USA behalten die Befehlsgewalt

Im Kriegsfall erteilen weiterhin die USA die Befehle: Amerikanische und südkoreanische Generäle bei einer Truppenübung.
Der südkoreanische Präsident Lee Myung-bak und der US-Präsident Barack Obama haben vereinbart, dass die USA das Oberkommando über die südkoreanischen Truppen in Kriegszeiten erst am 1. Dezember 2015 an Südkorea abgeben und nicht wie vorgesehen bereits im Jahr 2012. Die Entscheidung wurde an einem Treffen im Rahmen des G20-Gipfels in Toronto getroffen.

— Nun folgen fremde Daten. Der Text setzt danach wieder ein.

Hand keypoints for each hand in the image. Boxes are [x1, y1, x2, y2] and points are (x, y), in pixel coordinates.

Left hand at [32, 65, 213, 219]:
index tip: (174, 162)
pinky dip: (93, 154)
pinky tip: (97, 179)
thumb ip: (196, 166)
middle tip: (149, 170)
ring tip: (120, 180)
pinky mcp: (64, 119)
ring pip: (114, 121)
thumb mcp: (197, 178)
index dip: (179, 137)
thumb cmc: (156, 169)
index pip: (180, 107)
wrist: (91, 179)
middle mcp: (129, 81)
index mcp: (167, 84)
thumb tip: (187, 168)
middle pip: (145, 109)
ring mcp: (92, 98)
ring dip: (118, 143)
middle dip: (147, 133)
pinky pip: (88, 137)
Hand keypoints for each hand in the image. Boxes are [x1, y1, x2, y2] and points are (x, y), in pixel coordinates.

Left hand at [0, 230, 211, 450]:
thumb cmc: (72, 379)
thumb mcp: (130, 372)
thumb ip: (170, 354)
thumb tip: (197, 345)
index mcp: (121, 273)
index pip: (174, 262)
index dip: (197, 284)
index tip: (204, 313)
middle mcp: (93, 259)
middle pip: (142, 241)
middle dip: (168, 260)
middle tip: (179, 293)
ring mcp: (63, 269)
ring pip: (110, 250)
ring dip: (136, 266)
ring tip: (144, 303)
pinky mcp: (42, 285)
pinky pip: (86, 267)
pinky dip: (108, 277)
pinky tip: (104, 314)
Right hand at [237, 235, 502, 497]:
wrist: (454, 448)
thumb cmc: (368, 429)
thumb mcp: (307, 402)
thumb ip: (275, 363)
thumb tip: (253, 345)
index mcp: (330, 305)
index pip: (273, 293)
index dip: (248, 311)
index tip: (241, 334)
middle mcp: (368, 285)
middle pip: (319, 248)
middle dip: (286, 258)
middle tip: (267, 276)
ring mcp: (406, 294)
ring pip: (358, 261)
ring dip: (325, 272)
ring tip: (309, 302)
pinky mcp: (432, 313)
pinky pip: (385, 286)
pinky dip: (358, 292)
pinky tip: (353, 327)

Nach Beginn des Koreakrieges, welcher von 1950 bis 1953 dauerte, übergab Südkorea die Befehlsgewalt über seine Truppen an ein von den USA angeführtes Oberkommando der Vereinten Nationen. Erst 1994 erhiehlt Südkorea die Befehlsgewalt über seine Streitkräfte in Friedenszeiten zurück. Im Jahr 2007 hatte die Regierung von Präsident Roh Moo-hyun schliesslich vereinbart, dass Südkorea den Oberbefehl über das südkoreanische Militär in Kriegszeiten im April 2012 zurückerhält.

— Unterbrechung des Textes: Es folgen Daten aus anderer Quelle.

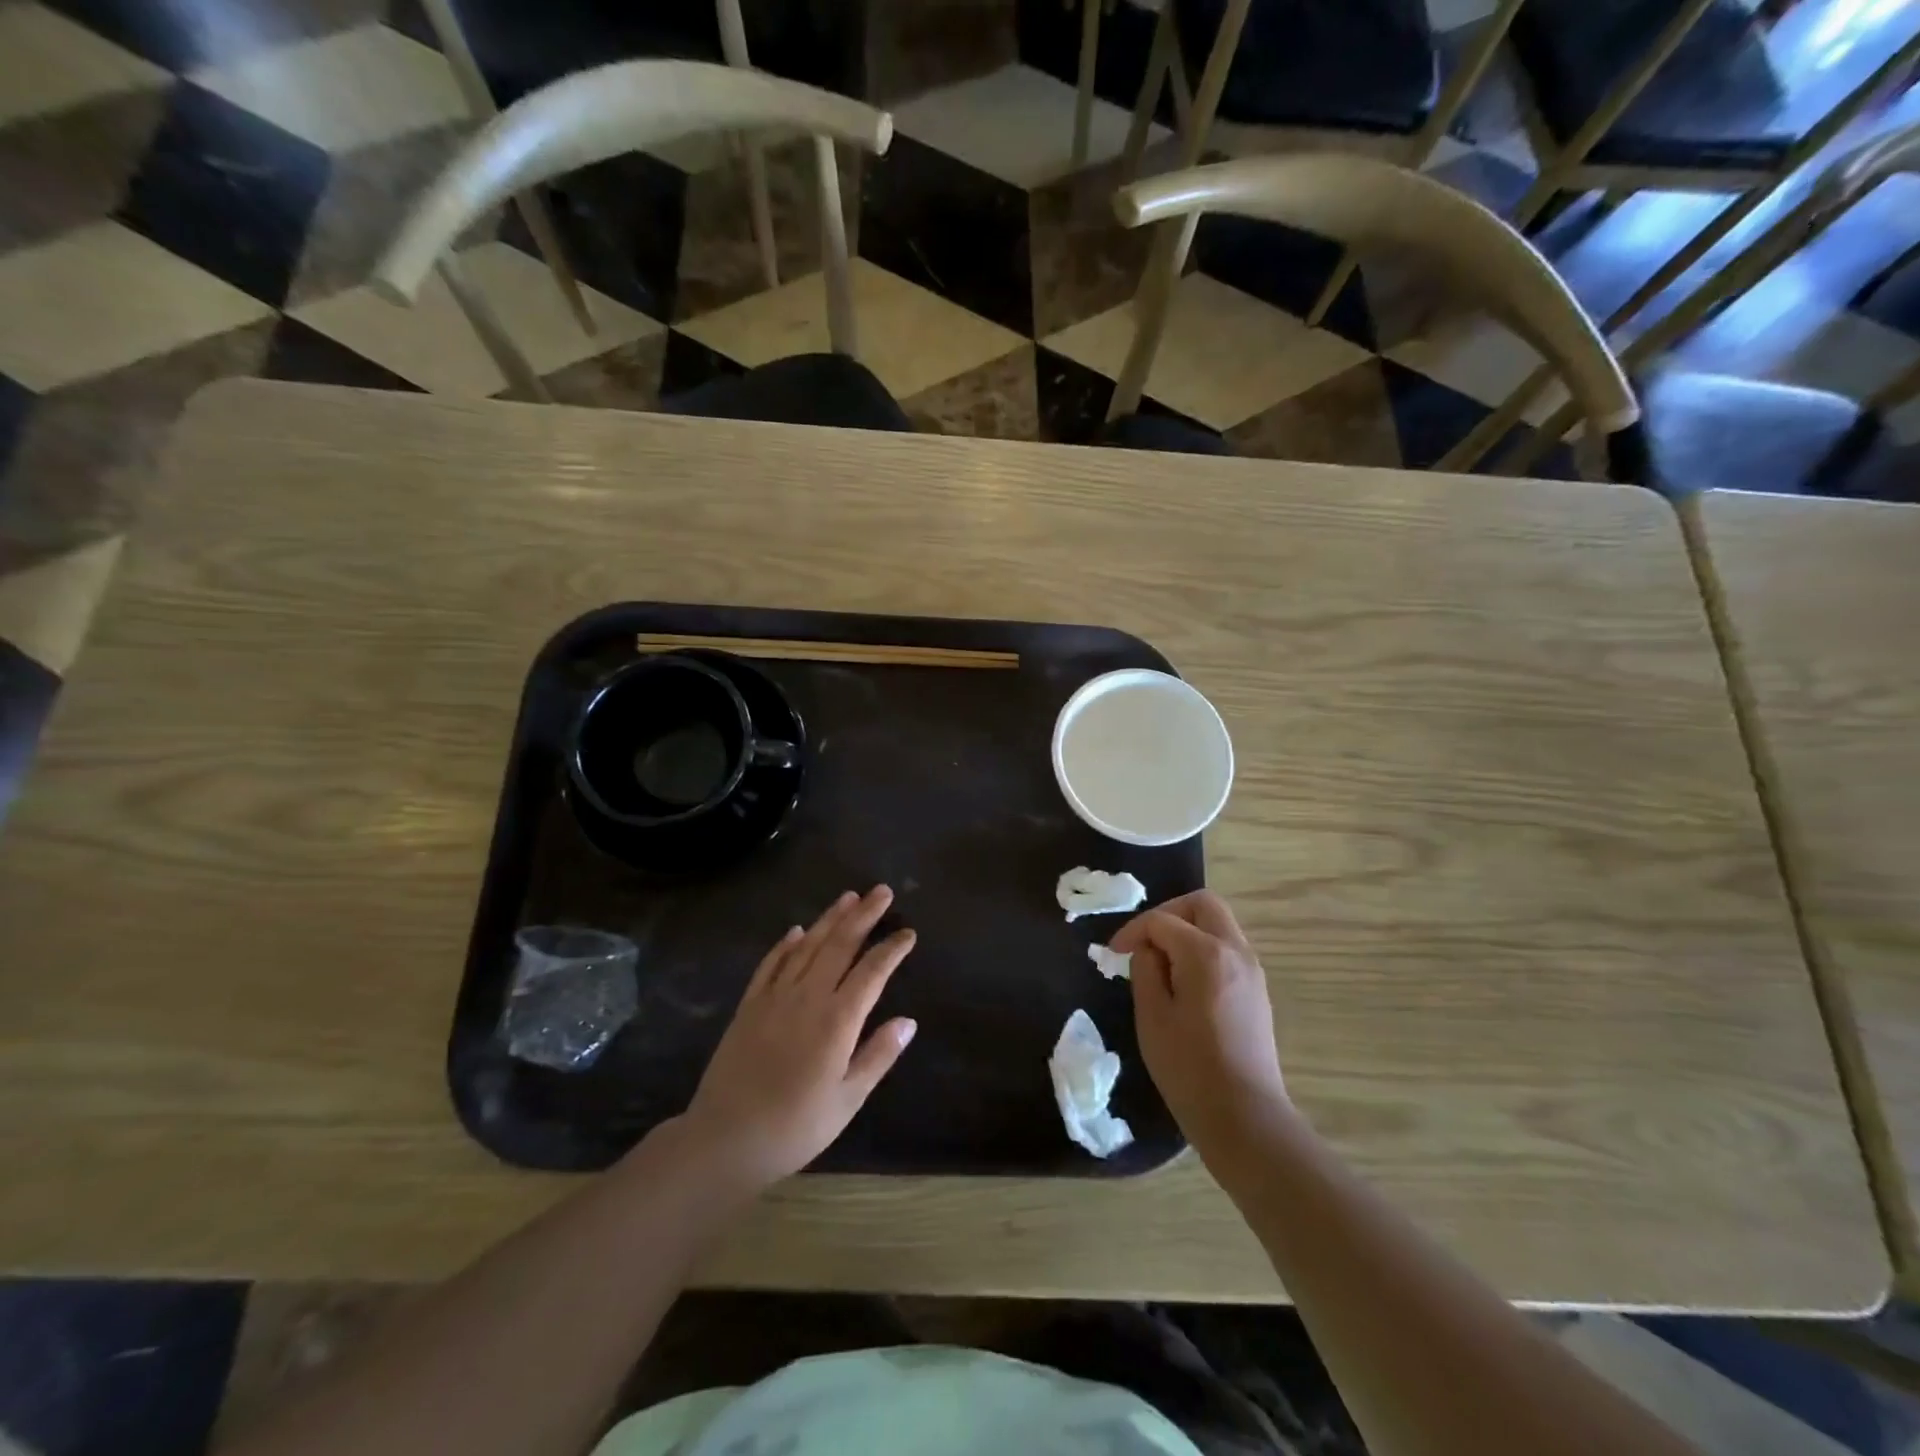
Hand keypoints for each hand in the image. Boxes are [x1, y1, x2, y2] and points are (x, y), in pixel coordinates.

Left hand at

Destabilisierung der Sicherheitslage
Die Regierung von Präsident Lee Myung-bak ist jedoch der Ansicht, wegen der veränderten Sicherheitslage auf der koreanischen Halbinsel sei die Übergabe des Oberkommandos nicht angebracht. Im Mai 2009 führte Nordkorea einen 2. Atombombentest durch und im März soll ein nordkoreanisches U-Boot ein südkoreanisches Marineschiff torpediert und versenkt haben. Kim Sung-hwan, Präsident Lees hochrangigster Sicherheitsberater, führte eine Reihe weiterer destabilisierender Faktoren als Gründe für die Verschiebung an.

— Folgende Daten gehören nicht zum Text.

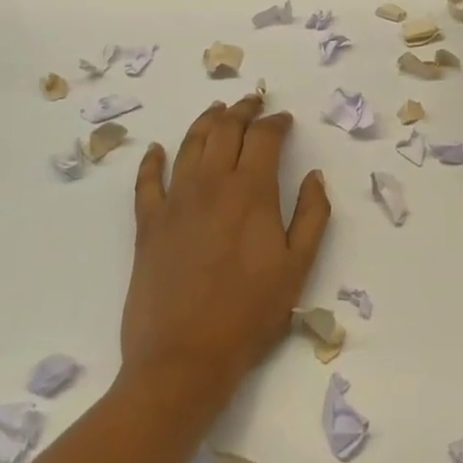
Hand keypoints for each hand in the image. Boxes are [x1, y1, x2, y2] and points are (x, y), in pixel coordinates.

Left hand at [120, 95, 329, 408]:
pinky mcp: (148, 225)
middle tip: (253, 102)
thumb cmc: (249, 315)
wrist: (183, 360)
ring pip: (189, 145)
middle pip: (225, 130)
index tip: (284, 119)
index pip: (264, 137)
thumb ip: (313, 215)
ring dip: (205, 122)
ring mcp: (175, 202)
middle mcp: (211, 184)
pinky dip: (151, 161)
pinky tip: (156, 149)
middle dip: (242, 110)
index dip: (276, 122)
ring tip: (216, 111)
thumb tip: (315, 175)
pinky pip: (147, 182)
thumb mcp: (298, 267)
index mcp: (251, 191)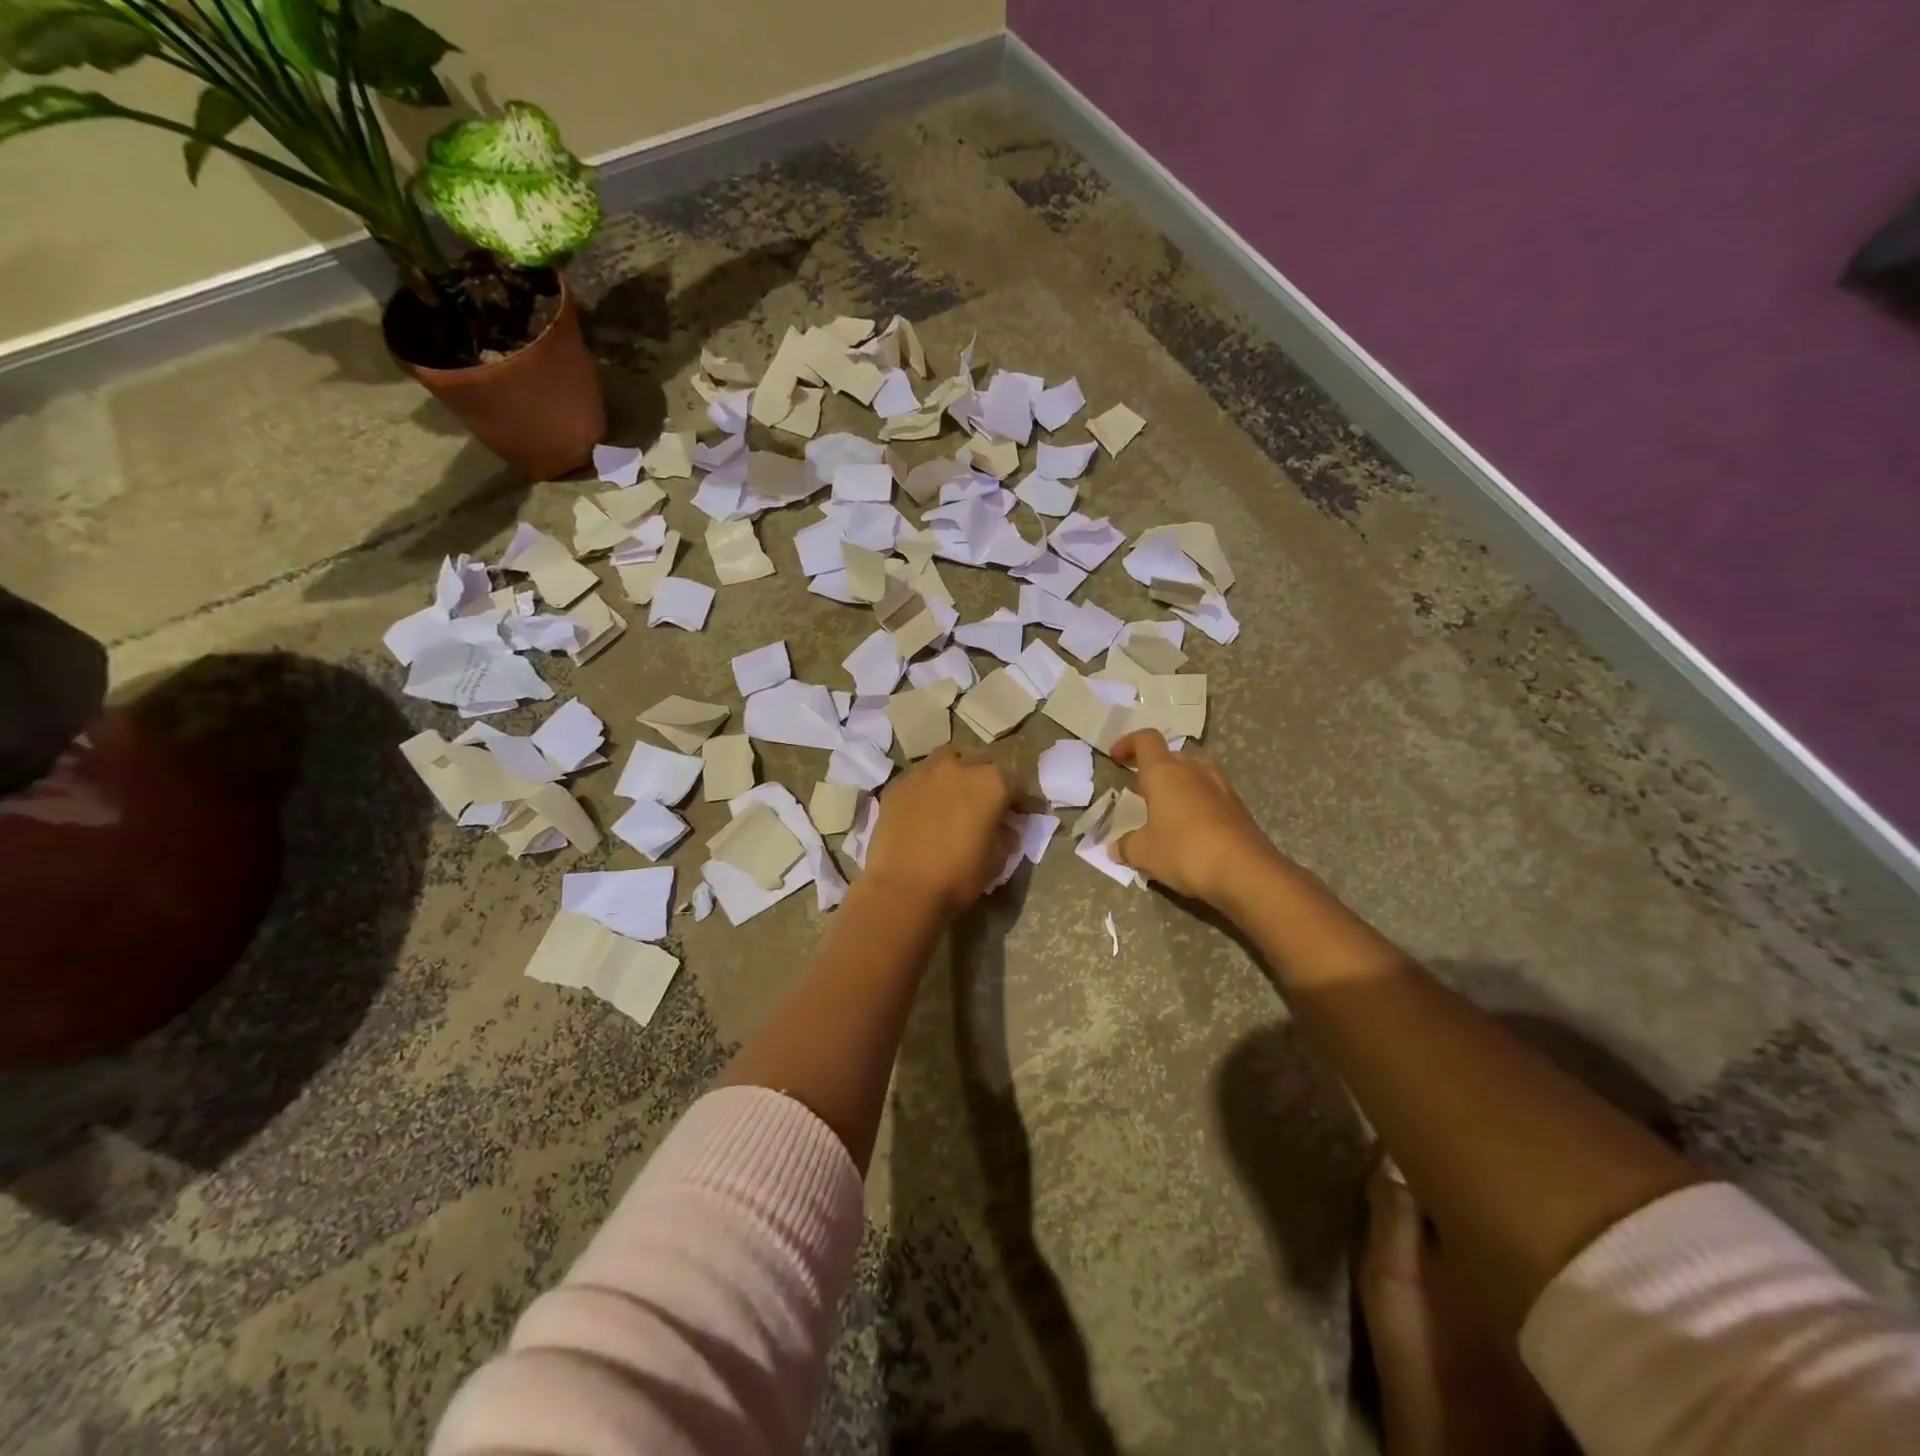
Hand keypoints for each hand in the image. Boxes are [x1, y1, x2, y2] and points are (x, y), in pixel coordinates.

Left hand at [863, 747, 1016, 919]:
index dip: (1022, 801)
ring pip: (948, 760)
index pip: (1016, 784)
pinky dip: (930, 787)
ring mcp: (924, 772)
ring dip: (957, 773)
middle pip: (981, 764)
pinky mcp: (898, 785)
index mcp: (991, 782)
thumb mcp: (998, 859)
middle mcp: (959, 766)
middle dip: (988, 780)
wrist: (903, 889)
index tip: (1026, 813)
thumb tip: (1005, 826)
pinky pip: (921, 778)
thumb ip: (1007, 834)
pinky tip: (928, 808)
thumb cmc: (959, 876)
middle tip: (988, 803)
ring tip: (956, 795)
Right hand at [1111, 730, 1280, 905]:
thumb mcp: (1144, 852)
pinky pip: (1212, 796)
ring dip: (1180, 786)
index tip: (1117, 758)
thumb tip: (1116, 848)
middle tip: (1142, 791)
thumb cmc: (1184, 851)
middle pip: (1172, 756)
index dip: (1128, 743)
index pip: (1146, 740)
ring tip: (1168, 810)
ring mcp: (1222, 788)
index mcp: (1165, 772)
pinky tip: (1191, 831)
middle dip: (1155, 769)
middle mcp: (1195, 771)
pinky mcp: (1239, 809)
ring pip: (1196, 774)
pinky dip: (1198, 805)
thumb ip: (1126, 846)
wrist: (1246, 872)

Im Jahr 2012 will sich Nordkorea zu einem «mächtigen Land» erklären; in Südkorea und den USA finden dann Präsidentschaftswahlen statt und die Amtszeit des chinesischen Präsidenten Hu Jintao geht zu Ende. Ausserdem ist geplant, die in Seoul stationierten amerikanischen Truppen 2015 nach Pyeongtaek in der Provinz Gyeonggi südlich der Hauptstadt zu verlegen.